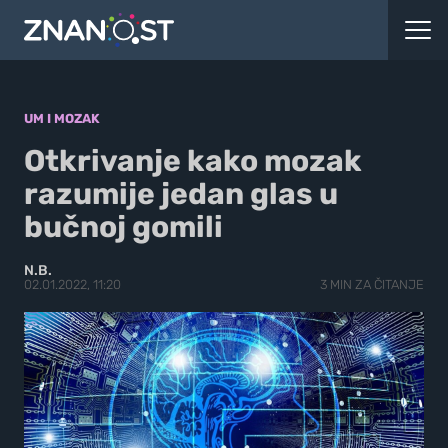
UM I MOZAK
Otkrivanje kako mozak
razumije jedan glas u
bučnoj gomili
N.B.
02.01.2022, 11:20
3 MIN ZA ČITANJE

◆ **WRITTEN TASK**
Line by line, print the records exactly, leaving the pictures behind.

◆ **OUTPUT BELOW**
UM I MOZAK
Otkrivanje kako mozak
razumije jedan glas u
bučnoj gomili
N.B.
02.01.2022, 11:20
3 MIN ZA ČITANJE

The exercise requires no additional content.